Everyone has heard of the brave and heroic act of the nanny, Sandra Samuel, who saved 2 year old Moshe Holtzberg from the horrors that were unfolding at the hands of the terrorists in the Chabad House in Mumbai. But what she truly did in order to save this child is only just now becoming known and the bravery it took simply leaves me breathless.

Sandra Samuel was on the ground floor when the terrorists burst into the four-story building. She locked and barricaded herself into a room on that floor and hunkered down in terror for 12 hours as the gunmen ranged throughout the building, shooting immediately several of the hostages on the floors above, shooting from the windows and killing pedestrians on the street, killing and injuring people in apartments in buildings next door, killing a tailor in his shop down the street. Hours later they killed more of the hostages. And then there was a long lull in the shootings and noise. In that lull, she heard the baby crying.

When I first heard that she had “scooped up the baby and fled” I assumed that the baby was perhaps in the hallway outside her door or in a room across from where she was hiding. Had that been the case, her selfless act would have still been brave and heroic beyond measure. Many people in such situations of incredible fear for their own life think only of saving themselves, not because they are selfish or bad people but rather they are simply unable to cope because they are so overwhelmed with fear and panic. But the fact of the matter was that the baby was not in the hallway nor in a room nearby on that ground floor by the exit.

The baby was upstairs. The baby was upstairs where the terrorists were. The terrorists had gone up to the roof of the building but Sandra Samuel did not know that when she left her barricaded room and, rather than fleeing out the door to save her own life, crept up those stairs to where she could hear the baby’s cries. She did not know where the terrorists were when she went up into the killing grounds to try to save that little boy. At some point during those first 12 hours of siege, little Moshe has climbed out of his crib and his nanny found him sitting and crying, covered in blood, among the bodies of the victims. It was from this place that she scooped him and fled back downstairs and then out the door toward safety.

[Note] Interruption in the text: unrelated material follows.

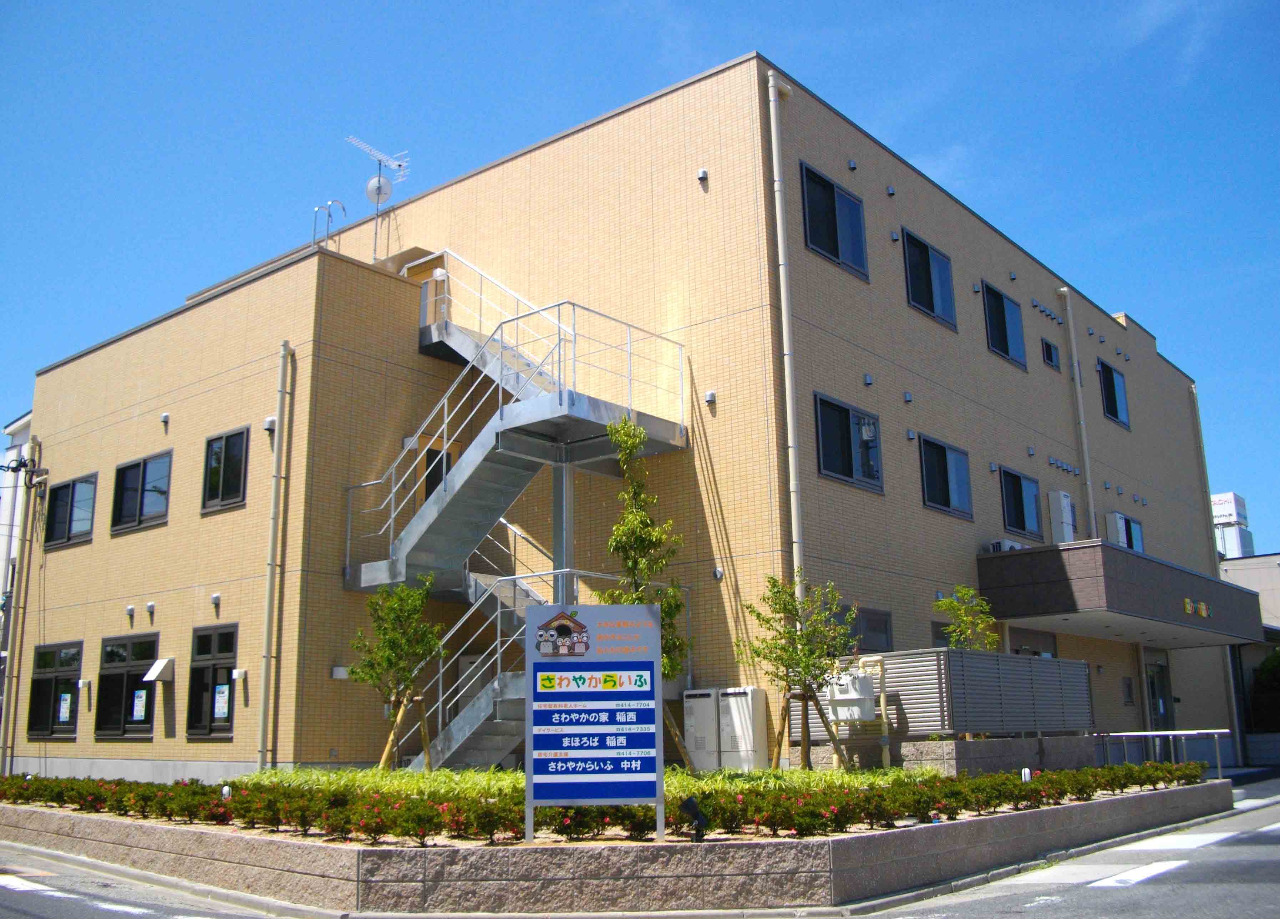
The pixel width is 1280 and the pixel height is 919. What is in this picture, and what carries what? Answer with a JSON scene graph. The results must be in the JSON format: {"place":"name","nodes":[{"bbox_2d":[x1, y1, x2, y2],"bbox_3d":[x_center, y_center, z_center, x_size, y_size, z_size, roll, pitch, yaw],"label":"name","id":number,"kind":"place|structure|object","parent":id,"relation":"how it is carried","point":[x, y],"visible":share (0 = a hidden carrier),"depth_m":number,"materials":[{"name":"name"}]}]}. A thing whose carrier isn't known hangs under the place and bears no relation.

I will tell you that, untested, I’d like to believe that I too would climb up into the lion’s den to save a child –my own or someone else’s — but I don’t know if I would have that kind of strength, that level of bravery and heroism. I don’t know if, standing so close to freedom and in such fear for my own life, that I would be able to make myself climb those stairs up to where I would have a very good chance of coming face to face with a maniac with a gun who would be more than happy to slaughter me on sight. I keep picturing this woman, standing there at the bottom of the stairs like a classic scene from a horror movie where everyone in the audience is screaming, “no, don’t go up, are you stupid?!” –and still going up.

That, my friends, is not stupidity but the face of true heroism that simply takes my breath away.